** Provided data follows **

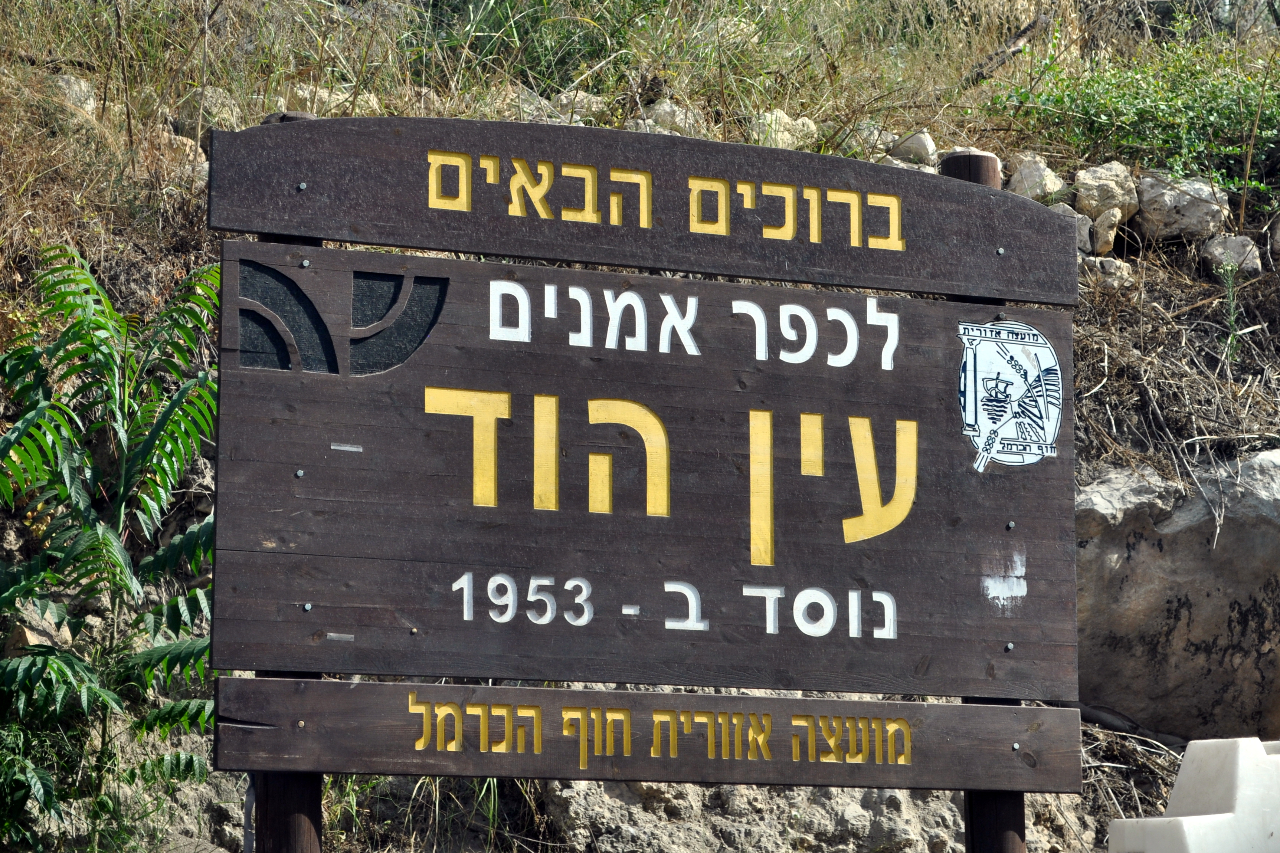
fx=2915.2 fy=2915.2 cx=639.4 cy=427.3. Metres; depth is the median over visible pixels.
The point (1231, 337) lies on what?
small plant
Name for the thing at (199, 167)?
rock
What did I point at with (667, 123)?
rock
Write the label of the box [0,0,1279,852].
hillside
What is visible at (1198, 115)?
shrub
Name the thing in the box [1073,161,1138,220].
rock
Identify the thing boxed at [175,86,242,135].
rock
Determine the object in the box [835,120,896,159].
rock
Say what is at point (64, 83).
rock
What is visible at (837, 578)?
wooden sign
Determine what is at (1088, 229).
rock
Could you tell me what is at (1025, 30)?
fallen branch
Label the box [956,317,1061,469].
emblem
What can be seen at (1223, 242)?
rock
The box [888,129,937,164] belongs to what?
rock
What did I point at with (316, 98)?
rock
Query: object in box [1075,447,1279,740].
boulder
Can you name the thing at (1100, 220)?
rock
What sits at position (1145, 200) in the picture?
rock
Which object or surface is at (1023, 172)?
rock
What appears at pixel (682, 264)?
wooden sign
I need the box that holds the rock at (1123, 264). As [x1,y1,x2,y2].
[1083,256,1136,289]
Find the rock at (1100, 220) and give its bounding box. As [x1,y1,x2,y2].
[1089,207,1121,254]
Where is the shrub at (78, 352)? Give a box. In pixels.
[0,241,229,852]
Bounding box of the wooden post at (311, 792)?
[243,105,323,849]
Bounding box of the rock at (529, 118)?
[483,84,561,122]
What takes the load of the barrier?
on the ground
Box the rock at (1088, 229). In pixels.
[1047,203,1096,258]
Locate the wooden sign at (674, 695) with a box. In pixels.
[216,675,1080,789]
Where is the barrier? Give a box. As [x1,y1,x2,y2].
[1103,735,1279,852]
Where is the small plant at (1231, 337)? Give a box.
[1213,255,1243,363]
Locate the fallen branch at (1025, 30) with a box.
[965,14,1048,83]
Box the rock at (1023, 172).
[1006,153,1065,199]
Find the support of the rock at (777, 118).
on the hillside
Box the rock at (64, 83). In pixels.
[45,73,96,114]
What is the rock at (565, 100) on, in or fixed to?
on the hillside
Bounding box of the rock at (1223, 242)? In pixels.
[1199,234,1263,275]
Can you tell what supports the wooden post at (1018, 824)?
on the ground
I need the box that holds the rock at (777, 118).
[748,109,819,149]
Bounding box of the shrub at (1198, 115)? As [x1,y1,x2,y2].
[990,21,1279,206]
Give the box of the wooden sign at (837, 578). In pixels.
[217,237,1078,697]
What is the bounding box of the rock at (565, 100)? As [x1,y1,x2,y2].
[546,89,606,124]
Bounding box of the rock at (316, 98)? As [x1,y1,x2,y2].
[286,86,378,115]
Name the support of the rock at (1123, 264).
on the hillside
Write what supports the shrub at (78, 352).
on the hillside
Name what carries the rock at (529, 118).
on the hillside
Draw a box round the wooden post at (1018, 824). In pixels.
[943,148,1021,852]
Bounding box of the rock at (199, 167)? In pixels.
[146,129,207,177]
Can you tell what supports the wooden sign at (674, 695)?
attached to the wooden post at (311, 792)
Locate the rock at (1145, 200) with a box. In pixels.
[1134,173,1229,241]
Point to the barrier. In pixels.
(1181, 782)
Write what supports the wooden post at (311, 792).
on the ground
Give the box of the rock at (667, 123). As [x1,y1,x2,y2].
[638,99,703,135]
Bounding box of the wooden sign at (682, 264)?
[202,113,1082,307]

** End of Provided data **

Try it> Lines from the one containing "Bounding box of the rock at (1223, 242)?" through the last line of the data above are the only output wanted; restate them exactly.

Solved problem>
Bounding box of the rock at (1223, 242)? In pixels.
[1199,234,1263,275]
Can you tell what supports the wooden post at (1018, 824)?
on the ground
I need the box that holds the rock at (777, 118).
[748,109,819,149]
Bounding box of the shrub at (1198, 115)? As [x1,y1,x2,y2].
[990,21,1279,206]
Give the box of the wooden sign at (837, 578). In pixels.
[217,237,1078,697]
What is the bounding box of the rock at (565, 100)? As [x1,y1,x2,y2].
[546,89,606,124]
Bounding box of the rock at (316, 98)? As [x1,y1,x2,y2].
[286,86,378,115]
Name the support of the rock at (1123, 264).
on the hillside
Write what supports the shrub at (78, 352).
on the hillside
Name what carries the rock at (529, 118).
on the hillside
Draw a box round the wooden post at (1018, 824). In pixels.
[943,148,1021,852]
Bounding box of the rock at (199, 167)? In pixels.
[146,129,207,177]
Can you tell what supports the wooden sign at (674, 695)?
attached to the wooden post at (311, 792)
Locate the rock at (1145, 200) with a box. In pixels.
[1134,173,1229,241]
Point to the barrier. In pixels.
(1181, 782)
Write what supports the wooden post at (311, 792).
on the ground
Give the box of the rock at (667, 123). As [x1,y1,x2,y2].
[638,99,703,135]
Bounding box of the wooden sign at (682, 264)?
[202,113,1082,307]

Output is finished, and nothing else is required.